* [EXTRACTED MATERIAL]
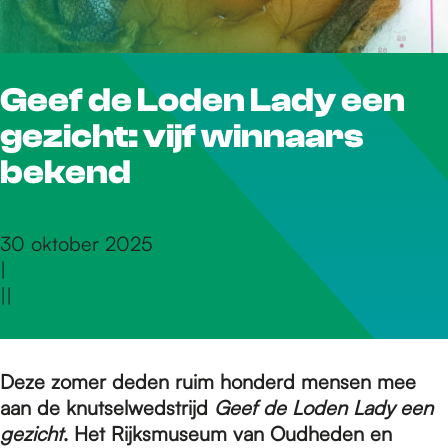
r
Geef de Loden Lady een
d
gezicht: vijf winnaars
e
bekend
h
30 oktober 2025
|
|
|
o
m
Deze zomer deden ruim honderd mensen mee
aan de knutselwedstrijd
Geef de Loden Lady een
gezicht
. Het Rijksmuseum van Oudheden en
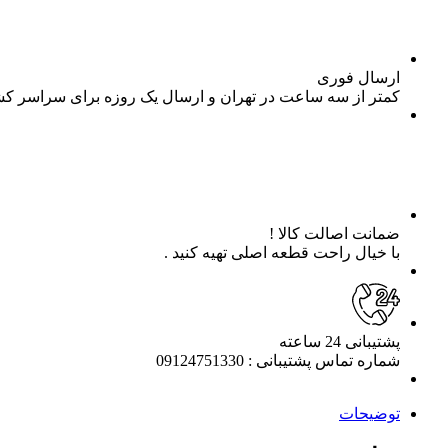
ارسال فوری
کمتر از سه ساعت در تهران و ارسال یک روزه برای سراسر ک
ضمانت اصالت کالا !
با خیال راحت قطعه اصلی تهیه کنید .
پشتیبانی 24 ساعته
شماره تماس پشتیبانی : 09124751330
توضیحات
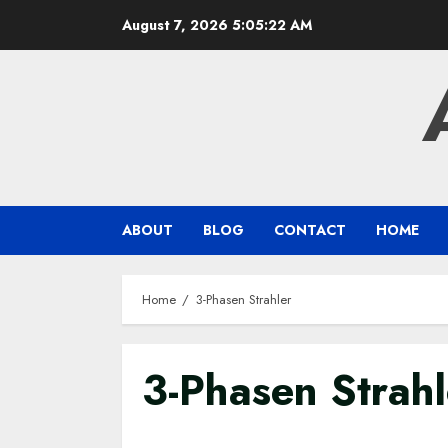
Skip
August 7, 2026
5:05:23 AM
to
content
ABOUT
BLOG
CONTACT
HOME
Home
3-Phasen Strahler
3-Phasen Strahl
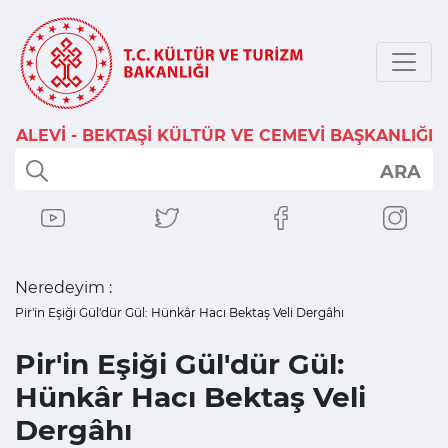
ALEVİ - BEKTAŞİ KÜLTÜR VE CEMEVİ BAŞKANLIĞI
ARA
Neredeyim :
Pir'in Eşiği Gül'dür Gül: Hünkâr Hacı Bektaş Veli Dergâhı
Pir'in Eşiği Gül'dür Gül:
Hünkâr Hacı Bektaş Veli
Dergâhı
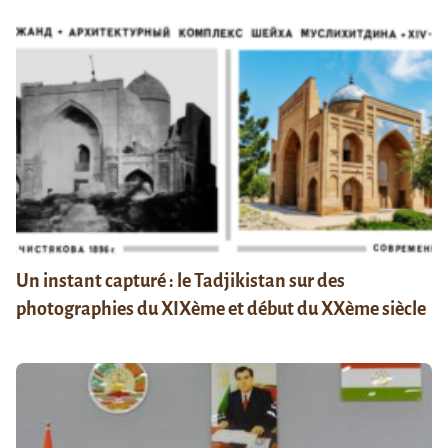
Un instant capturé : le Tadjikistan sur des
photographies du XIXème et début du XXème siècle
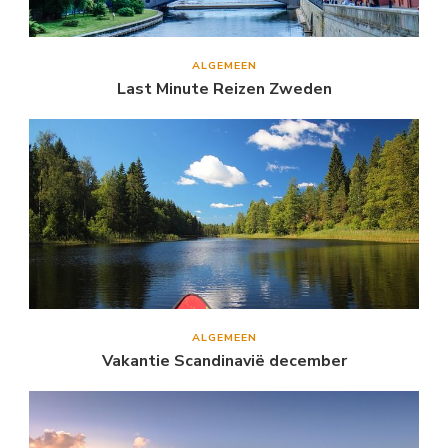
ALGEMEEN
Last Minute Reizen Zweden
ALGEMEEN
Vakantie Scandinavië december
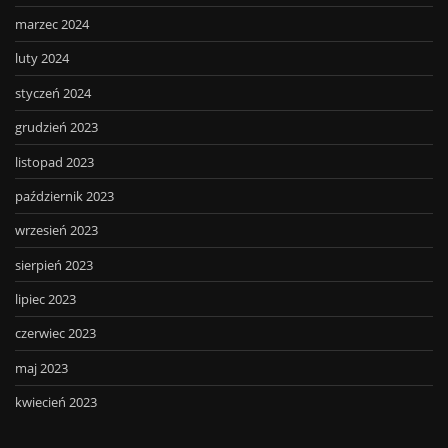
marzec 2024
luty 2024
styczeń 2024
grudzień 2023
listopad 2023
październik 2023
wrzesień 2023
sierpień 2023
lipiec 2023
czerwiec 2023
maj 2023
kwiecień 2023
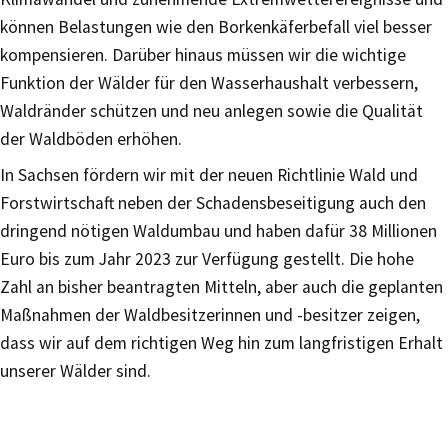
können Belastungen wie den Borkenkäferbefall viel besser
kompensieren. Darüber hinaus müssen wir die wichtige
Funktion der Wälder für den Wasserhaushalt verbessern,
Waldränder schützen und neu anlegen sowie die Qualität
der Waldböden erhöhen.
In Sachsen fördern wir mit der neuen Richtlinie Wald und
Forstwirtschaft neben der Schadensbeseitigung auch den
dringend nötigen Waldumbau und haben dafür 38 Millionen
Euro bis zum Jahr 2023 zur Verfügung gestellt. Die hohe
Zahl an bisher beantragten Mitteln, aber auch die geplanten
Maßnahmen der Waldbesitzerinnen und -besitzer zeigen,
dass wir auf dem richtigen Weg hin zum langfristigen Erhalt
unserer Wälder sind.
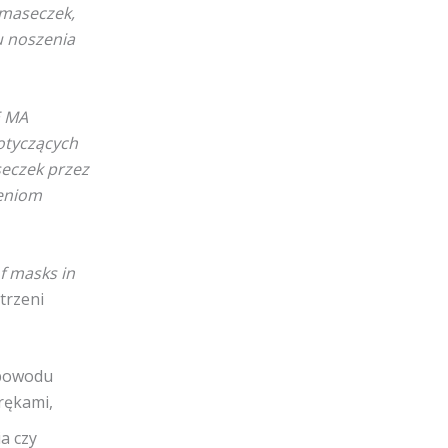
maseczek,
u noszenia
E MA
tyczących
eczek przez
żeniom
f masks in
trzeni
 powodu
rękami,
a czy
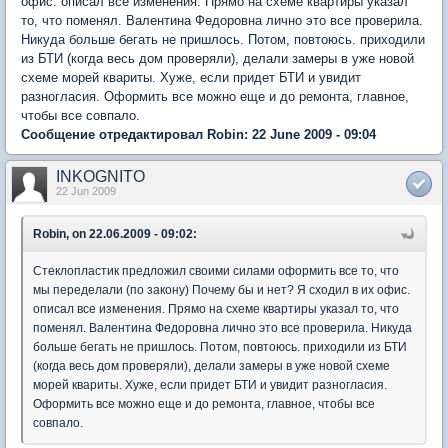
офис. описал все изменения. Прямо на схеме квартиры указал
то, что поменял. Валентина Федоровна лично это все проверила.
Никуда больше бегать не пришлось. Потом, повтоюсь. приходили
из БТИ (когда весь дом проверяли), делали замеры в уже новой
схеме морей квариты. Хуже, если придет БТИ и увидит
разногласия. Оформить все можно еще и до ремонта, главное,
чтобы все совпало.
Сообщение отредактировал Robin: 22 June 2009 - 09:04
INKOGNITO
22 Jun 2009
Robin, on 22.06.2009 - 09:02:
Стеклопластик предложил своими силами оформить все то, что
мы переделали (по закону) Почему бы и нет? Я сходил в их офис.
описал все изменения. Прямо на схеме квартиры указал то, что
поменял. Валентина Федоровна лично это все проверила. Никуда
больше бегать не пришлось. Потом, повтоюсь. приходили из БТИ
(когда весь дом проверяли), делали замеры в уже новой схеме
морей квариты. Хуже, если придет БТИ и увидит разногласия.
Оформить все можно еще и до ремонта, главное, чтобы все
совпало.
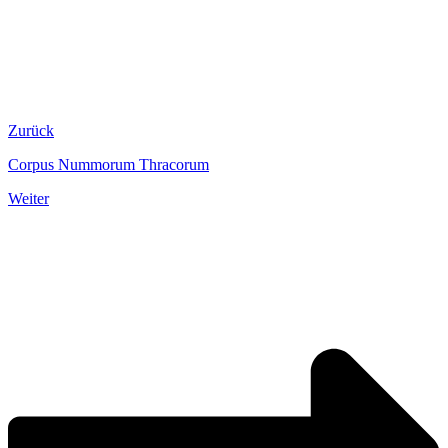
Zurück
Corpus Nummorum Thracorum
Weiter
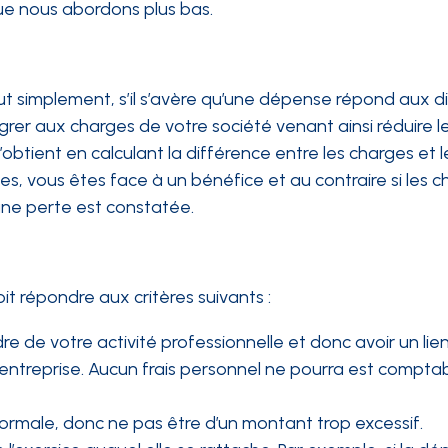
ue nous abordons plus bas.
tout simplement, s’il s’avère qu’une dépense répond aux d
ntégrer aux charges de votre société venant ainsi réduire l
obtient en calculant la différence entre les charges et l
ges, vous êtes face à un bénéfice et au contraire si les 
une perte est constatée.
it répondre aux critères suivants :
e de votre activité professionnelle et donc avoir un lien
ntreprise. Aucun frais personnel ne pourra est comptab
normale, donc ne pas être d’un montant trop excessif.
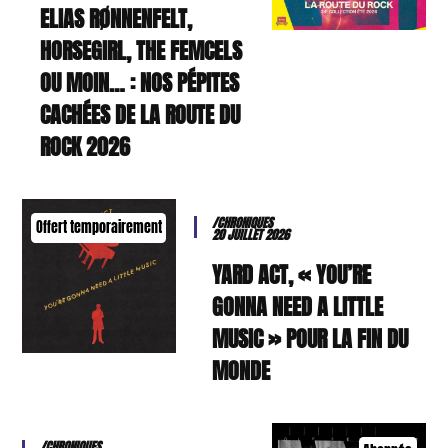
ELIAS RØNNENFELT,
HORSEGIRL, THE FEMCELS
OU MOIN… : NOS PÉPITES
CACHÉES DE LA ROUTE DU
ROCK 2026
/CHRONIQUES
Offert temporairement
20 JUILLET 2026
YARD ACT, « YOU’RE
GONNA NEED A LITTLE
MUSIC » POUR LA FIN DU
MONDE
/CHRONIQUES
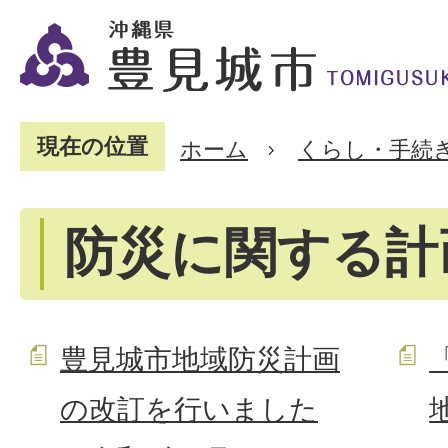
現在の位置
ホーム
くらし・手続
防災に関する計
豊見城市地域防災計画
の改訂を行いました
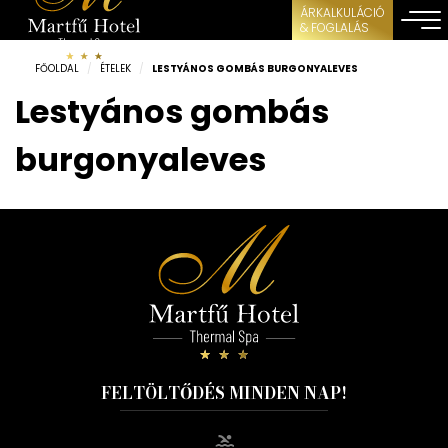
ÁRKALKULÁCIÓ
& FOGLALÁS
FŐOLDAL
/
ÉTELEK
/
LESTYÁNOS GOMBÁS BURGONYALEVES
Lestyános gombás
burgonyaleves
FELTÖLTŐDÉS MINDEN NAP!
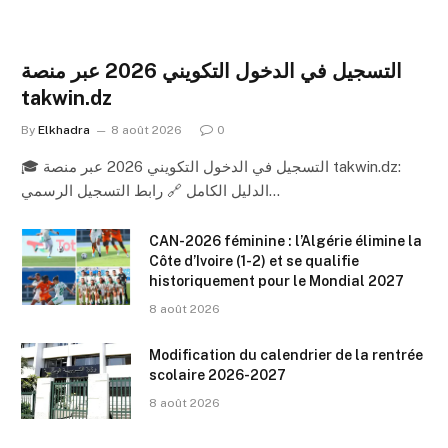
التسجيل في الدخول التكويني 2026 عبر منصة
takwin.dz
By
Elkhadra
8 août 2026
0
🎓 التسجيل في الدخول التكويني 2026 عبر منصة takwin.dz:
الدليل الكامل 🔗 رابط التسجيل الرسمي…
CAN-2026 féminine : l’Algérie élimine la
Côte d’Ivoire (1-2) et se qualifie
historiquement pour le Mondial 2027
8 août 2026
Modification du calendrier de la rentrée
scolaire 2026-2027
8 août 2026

* [INSTRUCTIONS TO FOLLOW]
Please report every line in the entries above that holds the string "проверила".

* [EXERCISE RESPONSE]
то, что поменял. Валентина Федоровна лично это все проверила.
поменял. Валентина Федоровна лично это все проверила. Никуда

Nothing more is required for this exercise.